“You’re a designer John, can you design us a big bar to link two marquees at the wedding?”
I’ve been designing temporary structures for exhibitions for over 30 years but there has always been a budget that would at least cover the cost of the materials and labour. Having said I would ‘give it some thought’, I started the usual process of elimination, to try to come up with a solution that answered the brief.
I dug pretty deep into my past experience but every idea I had, would have cost far too much for the one-day event. Then suddenly, I thought I had come up with an idea that had never been used before – I’d make the whole structure out of pallets that could be picked up for nothing at farms around the area.
After 30 years in the business, you’d think I’d have known that most things have been done before, in one form or another and this idea looked like it was going to be no exception.
When I researched standard pallet details on the internet, what came up was evidence that just about everything you could make pallets out of, had been made but I didn’t find a bar counter, which left me some work to do.

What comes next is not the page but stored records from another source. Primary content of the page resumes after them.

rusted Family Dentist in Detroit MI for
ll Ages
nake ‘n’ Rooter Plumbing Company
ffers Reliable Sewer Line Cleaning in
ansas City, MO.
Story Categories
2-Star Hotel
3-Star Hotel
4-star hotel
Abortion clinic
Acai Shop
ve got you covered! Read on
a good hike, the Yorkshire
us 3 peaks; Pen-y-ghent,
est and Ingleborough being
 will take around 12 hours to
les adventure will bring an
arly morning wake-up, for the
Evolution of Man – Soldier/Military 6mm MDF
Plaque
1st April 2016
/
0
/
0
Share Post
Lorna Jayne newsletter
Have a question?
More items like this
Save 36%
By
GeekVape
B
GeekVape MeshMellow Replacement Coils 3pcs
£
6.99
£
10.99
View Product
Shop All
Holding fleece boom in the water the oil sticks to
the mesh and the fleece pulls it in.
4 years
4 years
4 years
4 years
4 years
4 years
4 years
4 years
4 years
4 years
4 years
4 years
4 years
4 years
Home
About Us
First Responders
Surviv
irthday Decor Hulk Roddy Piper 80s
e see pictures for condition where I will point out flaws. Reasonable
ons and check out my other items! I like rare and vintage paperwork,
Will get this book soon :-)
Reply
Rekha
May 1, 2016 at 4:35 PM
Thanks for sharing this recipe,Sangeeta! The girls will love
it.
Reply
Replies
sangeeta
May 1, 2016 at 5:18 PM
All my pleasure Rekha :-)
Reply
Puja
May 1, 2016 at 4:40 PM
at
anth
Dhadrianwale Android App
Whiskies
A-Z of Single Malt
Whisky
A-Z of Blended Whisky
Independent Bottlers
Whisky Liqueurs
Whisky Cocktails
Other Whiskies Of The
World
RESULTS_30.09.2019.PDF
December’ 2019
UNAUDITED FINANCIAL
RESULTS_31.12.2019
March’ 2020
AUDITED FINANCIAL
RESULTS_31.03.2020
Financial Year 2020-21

I then got lucky – The winner of the ‘Arable Farmer of the Year 2011’ award, Colin McGregor, came to my rescue. Not only did he give me detailed information on the different construction of European and UK pallets, he gave me a choice of hundreds of pallets that he had in stock at his amazing farm estate and even delivered them to the workshop where it was built.
The pallets were bolted together in sections, so that the bar could be transported, a simple MDF top was added and then the whole thing was painted.
The irregular shaped 4.5 metre by 2.5 metre bar was completed for the lowest budget imaginable and the bride and groom were thrilled with the result. Apparently, far more free drinks were served over the counter than at a normal ‘trestle table and cloth bar’, so the bride’s father wants a word with me to ask me to stay out of it in the future.